Pupils’ progress in the Thinking Skills and Personal Capabilities (TS&PC) is not as linear as their progress in subject knowledge and understanding. For TS&PC, it can be more uneven.

For example, sometimes pupils are able to demonstrate their skills and capabilities well because:

  • the task is relatively undemanding;
  • the topic is familiar; or
  • a more competent person has given them a good working model.

At other times, pupils’ ability to demonstrate competence can be reduced because the task is difficult, it is set in an unfamiliar context or they might not have a working model they can use.

To help you plan for progression in TS&PC, you might find the resources below useful:

  • in the TS&PC guidance booklets, see:
    • the sections on Progression of TS&PC in Pupils;
    • Appendix 2: From–To Progress Maps, which show expected progress across the Key Stages; and
    • Appendix 3: Strand Development; and
  • subject-specific Progression Maps for Key Stage 3 (see Downloads below).

The Key Stage 3 Progression Maps provide a snapshot of the sorts of activities and experiences that could characterise the use of TS&PC within individual subjects.

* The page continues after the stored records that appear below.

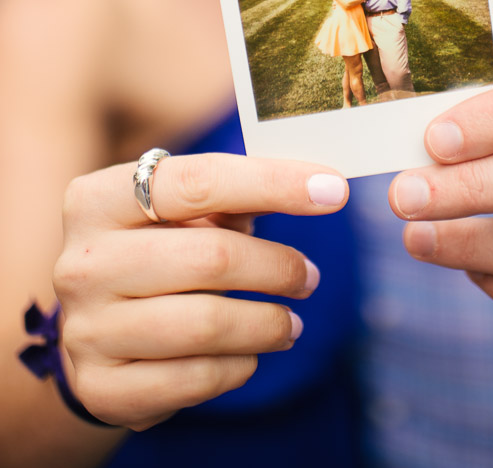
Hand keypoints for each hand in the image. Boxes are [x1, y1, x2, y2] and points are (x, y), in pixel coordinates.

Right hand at [54, 154, 347, 428]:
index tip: (334, 191)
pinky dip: (238, 366)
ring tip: (292, 321)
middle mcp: (82, 261)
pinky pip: (194, 378)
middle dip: (278, 266)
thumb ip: (235, 194)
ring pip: (207, 324)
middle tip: (310, 277)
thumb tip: (319, 186)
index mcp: (99, 198)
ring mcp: (86, 328)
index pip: (200, 180)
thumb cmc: (156, 248)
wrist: (94, 327)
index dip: (275, 183)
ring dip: (267, 323)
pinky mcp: (102, 388)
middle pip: (211, 256)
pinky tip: (249, 353)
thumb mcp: (181, 211)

They are not definitive and they do not capture all the nuances that might occur within the classroom.

We have provided them as an extra layer of support for teachers who want more specific exemplification of TS&PC as they would be used in practice within their subject. The examples in the subject-specific maps could also spark ideas for:

  • activities;
  • ways to structure pupil experiences;
  • opportunities for infusion; and
  • language that could inform recording and reporting on TS&PC.